[PATCH i-g-t 2/3] lib/xe_spin: Fix xe_spin_wait_started()

Thu Aug 1 05:42:54 UTC 2024

On Wed, Jul 31, 2024 at 08:06:52AM +0200, Zbigniew Kempczyński wrote:
> On Tue, Jul 30, 2024 at 08:35:03PM -0700, Lucas De Marchi wrote:
> > Use READ_ONCE() to guarantee we are actually reading the memory written
> > by the GPU and compiler can't optimize it away.
> > 
> > Signed-off-by: Lucas De Marchi <lucas.demarchi at intel.com>
> > ---
> >  lib/xe/xe_spin.c | 2 +-
> >  1 file changed, 1 insertion(+), 1 deletion(-)
> > 
> > diff --git a/lib/xe/xe_spin.c b/lib/xe/xe_spin.c
> > index 3adacc3a8..43a7a43c2 100644
> > --- a/lib/xe/xe_spin.c
> > +++ b/lib/xe/xe_spin.c
> > @@ -166,7 +166,7 @@ void xe_spin_init(struct xe_spin *spin, struct xe_spin_opts *opts)
> >   */
> >  bool xe_spin_started(struct xe_spin *spin)
> >  {
> > -	return spin->start != 0;
> > +	return READ_ONCE(spin->start) != 0;
> >  }
> >  
> >  /**
> > -- 
> > 2.43.0
> > 
> 
> Hmm, function is exported and would expect compiler will always
> read the memory before return.

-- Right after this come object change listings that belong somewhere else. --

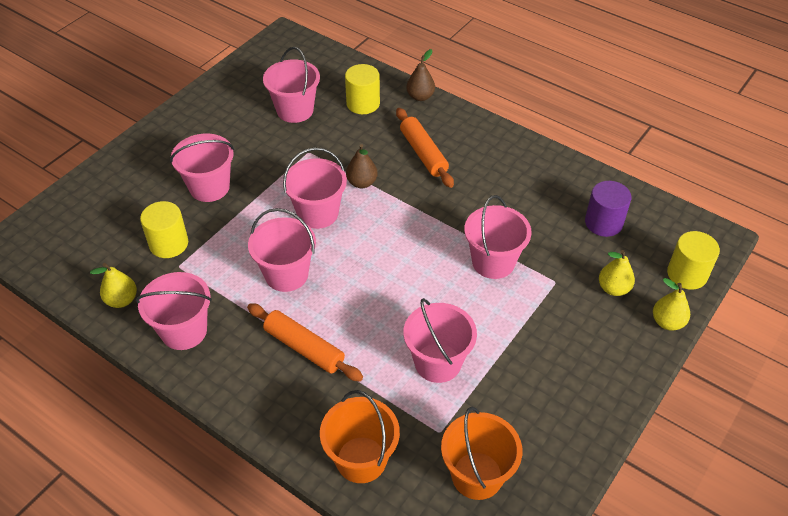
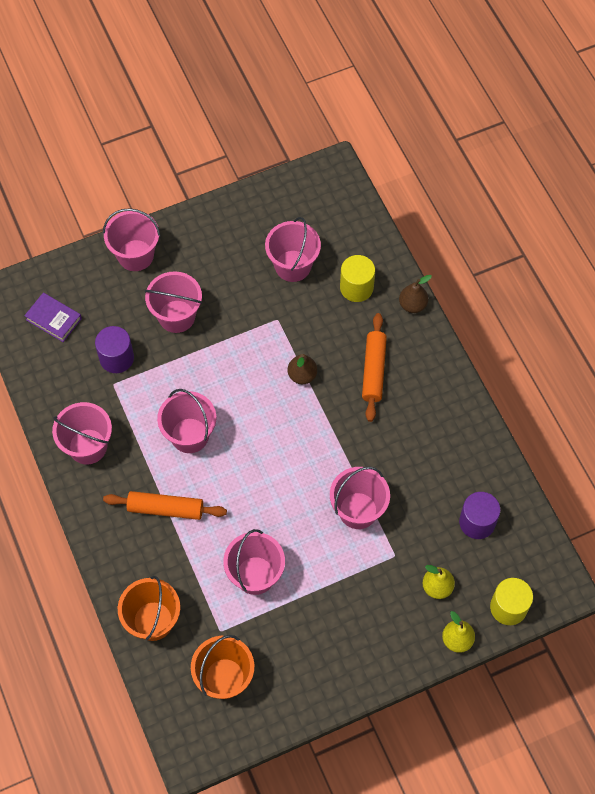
camera: 30 degrees right, 15 degrees up
yellow pear [90,263,137,308] -> none
yellow cylinder [140,201,188,258] -> purple cylinder [95,326,134,373]
orange rolling pin [247,303,363,381] -> orange rolling pin turned 60 degrees counterclockwise [103,491,227,520]
pink bucket [283,147,347,229] -> pink bucket moved to [103,208,160,271]
none -> purple book [24,293,82,342]

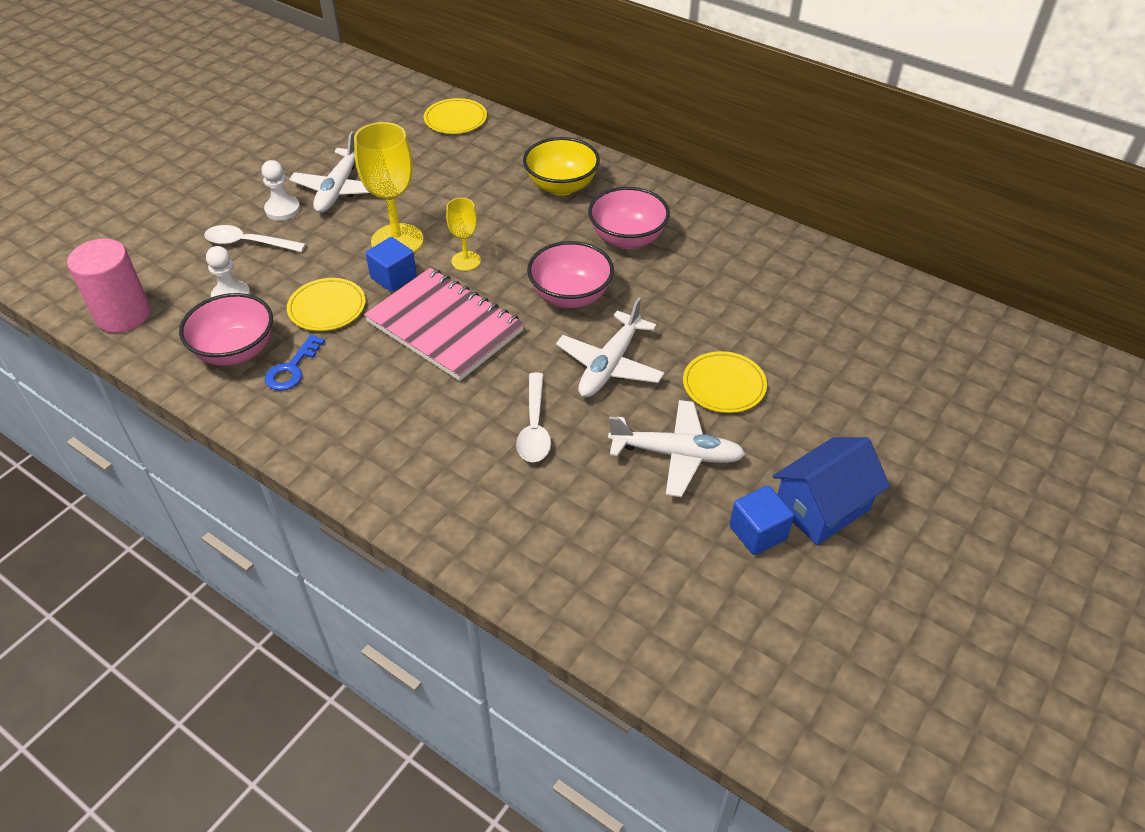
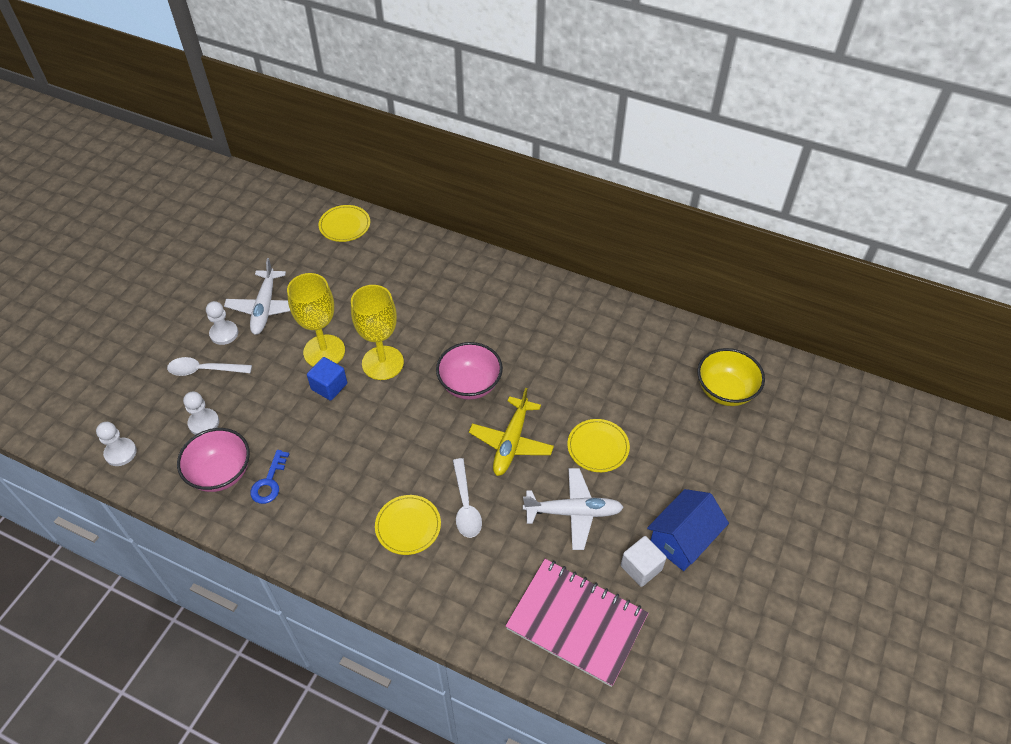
camera: 10 degrees left, 5 degrees up
pink cylinder [67,239,151,333] -> white pawn [96,422,137,466]
yellow plate [287,278,366,331] -> yellow plate moved to [375,495,441,555]
pink notebook [364,268,524,381] -> pink notebook moved to [505,559,649,687]
yellow goblet [446,198,481,271] -> yellow goblet [351,285,404,380], size x1.82
yellow bowl [523,137,600,196] -> yellow bowl moved to [697,348,765,406]
white plane [556,297,665,397] -> yellow plane [469,388,554,476]
pink bowl [588,187,670,249] -> none
blue cube [729,485,794,555] -> white cube [621,536,667,587]

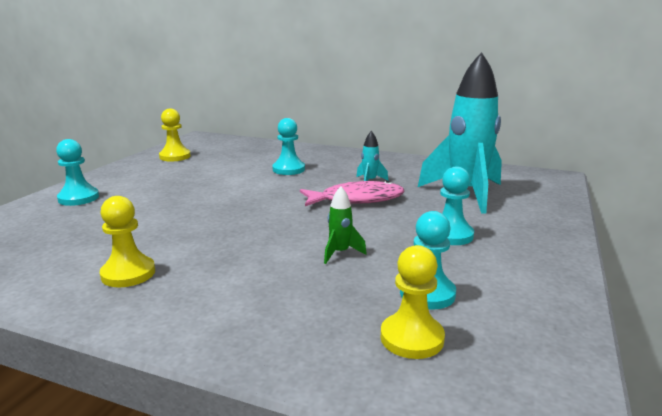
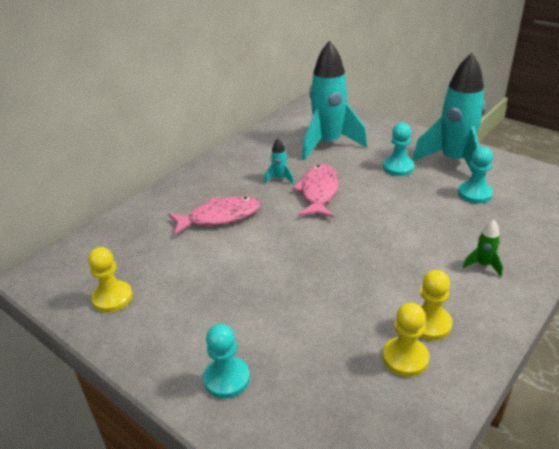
camera: 70 degrees left, 15 degrees up
turquoise pawn [272,118,305,175] -> pink fish [168,196,261,235]
green rocket [324,186,367,264] -> green rocket moved to [463,219,503,277]
yellow pawn [381,245,445,359] -> yellow pawn moved to [383,303,429,377]
none -> turquoise rocket [412,53,485,173]

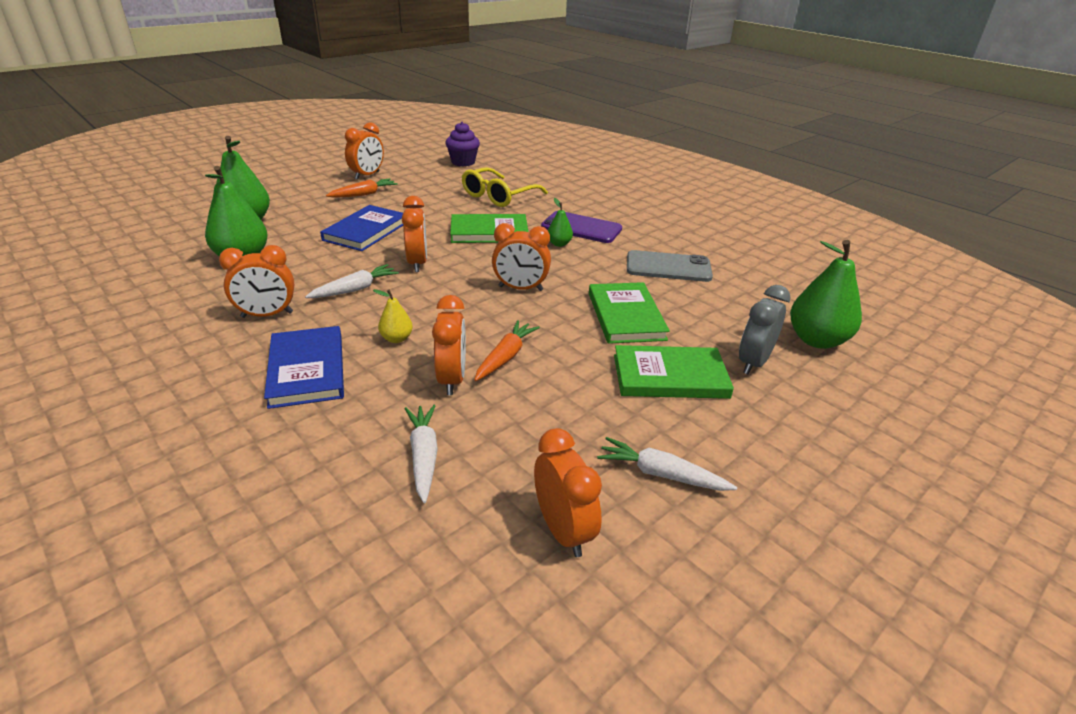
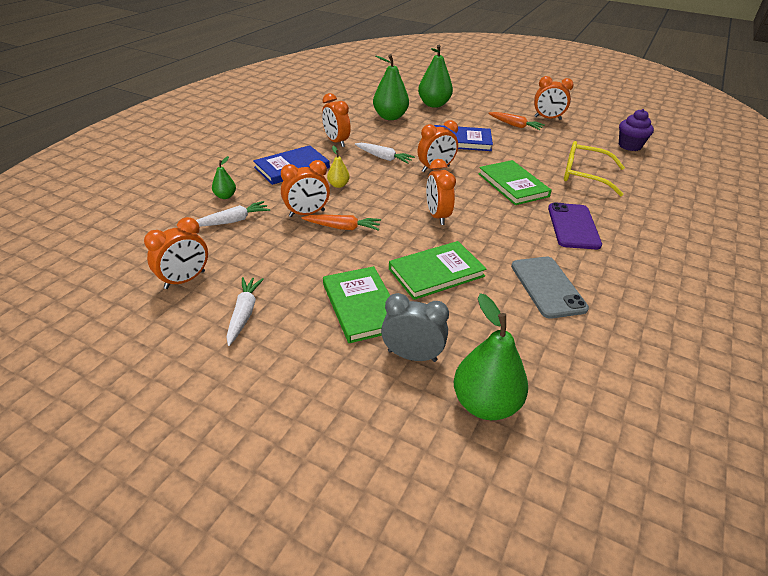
camera: 70 degrees right, 5 degrees up
green pear [548,198,573,247] -> green pear moved to [212,156,236,199]

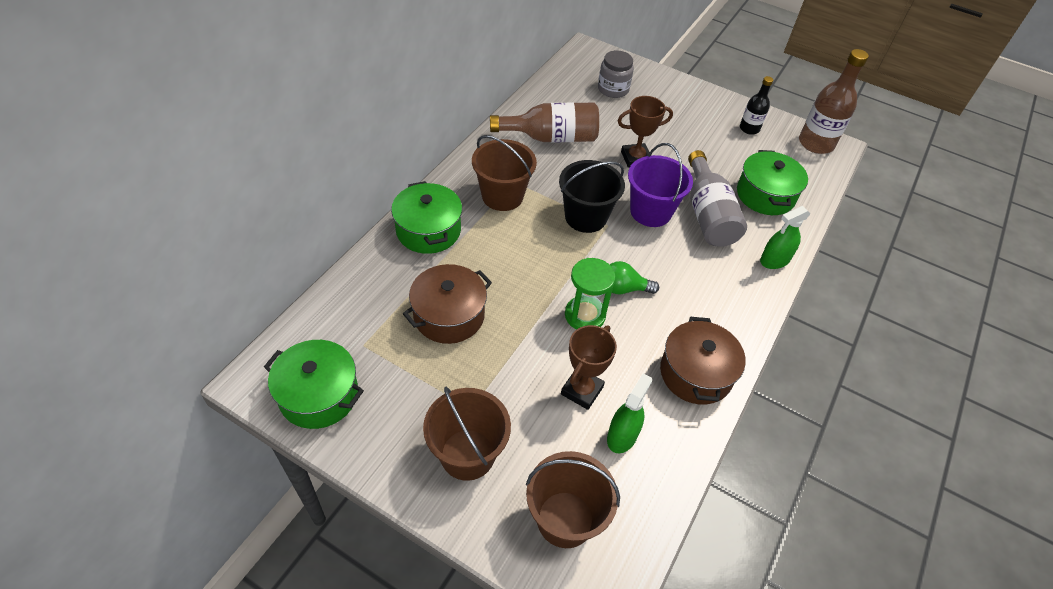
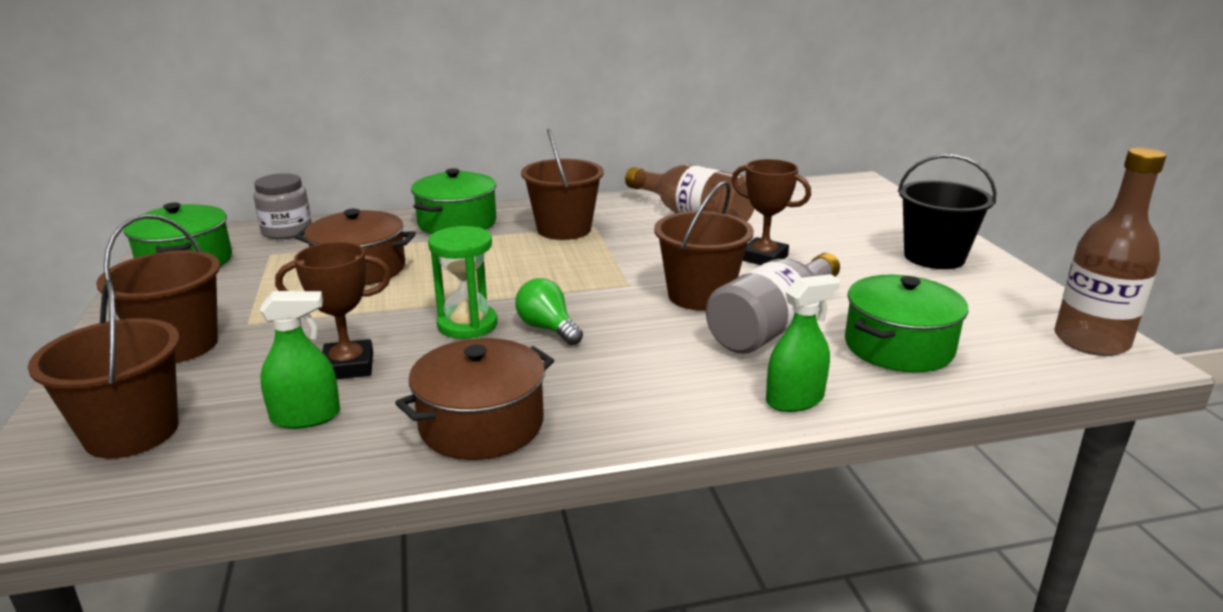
camera: 50 degrees right, 25 degrees down
black bucket [559,160,625,233] -> black bucket moved to [898,154,997,269]
grey jar [598,51,634,98] -> grey jar moved to [254,173,312,239]
purple bucket [628,143,693,227] -> brown bucket [654,181,754,311]
black bottle [740,76,773,135] -> none
green spray bottle [760,206,810,269] -> green spray bottle turned 135 degrees clockwise [766,274,840,412]

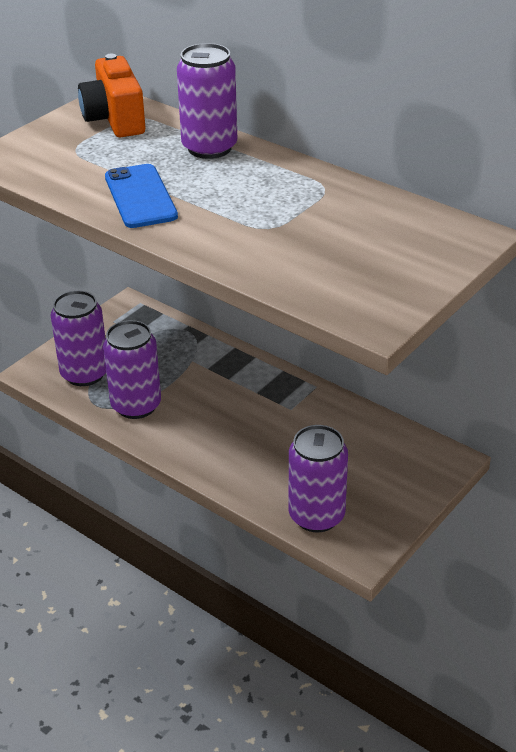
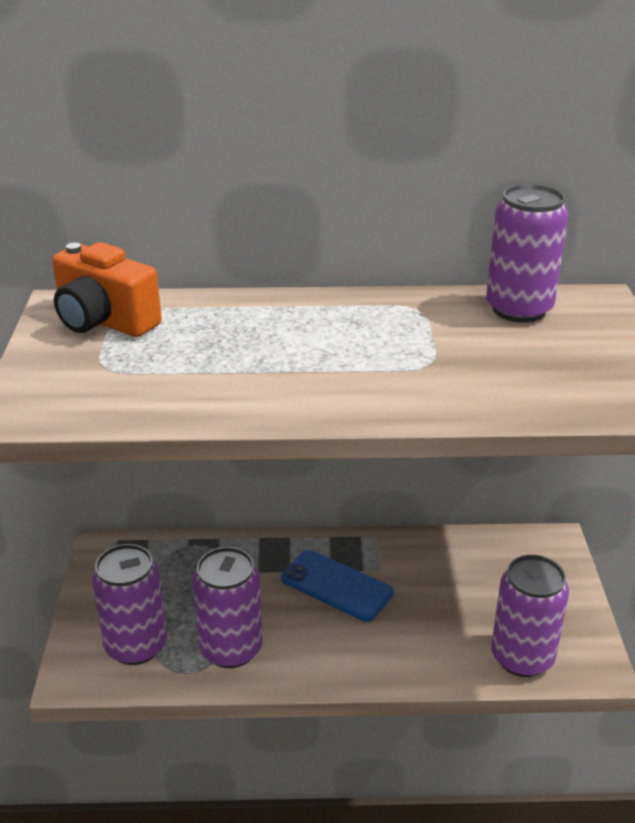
camera: 40 degrees left, 5 degrees down
blue phone [105,164,178,228] -> blue phone moved to [281,550,394,622]
purple can [177,43,237,159] -> purple can moved to [486,184,568,323]

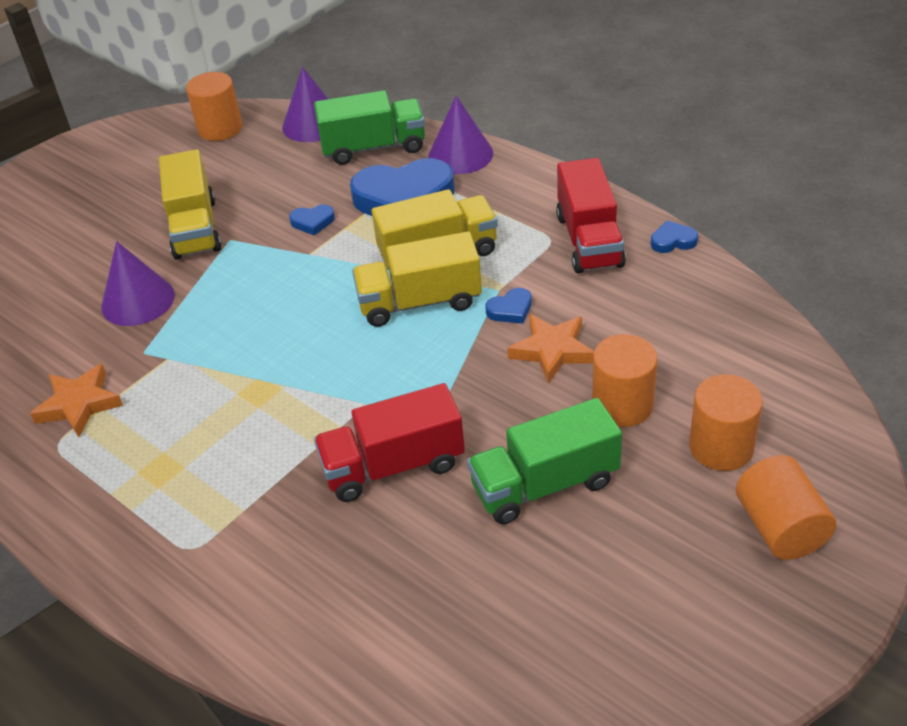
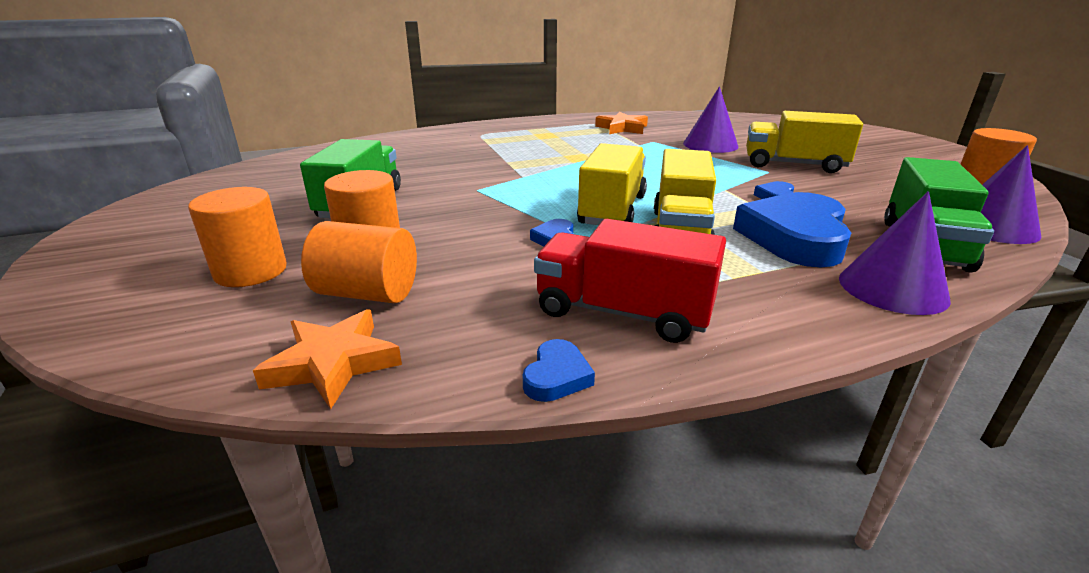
camera: 115 degrees right, 15 degrees down
red truck [314,383,465,502] -> none
orange star [507,314,594,384] -> orange star moved to [253,309,402,409]
orange cylinder [736,455,837,560] -> orange cylinder moved to [301,221,417,303]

This is part of .so and I don't
> think this will be inlined to the caller. Where do you observe
> gpu memory write is not reflected to the cpu?
> 
> --
> Zbigniew
> 

I wondered about local inlining the function or optimizing which
will prevent from looping the read (endless loop after single read)
and I got this when code is optimized but not position independent.
I mean -O2 produces:

xe_spin_wait_started:
	cmp     DWORD PTR [rdi], 1
	jne     .L6
        ret
.L6:
        jmp     .L6

Only -fpic prevents from this optimization.

As Jonathan gave you r-b I'm not going to block this series,
it is just not necessary imo in this particular case.

--
Zbigniew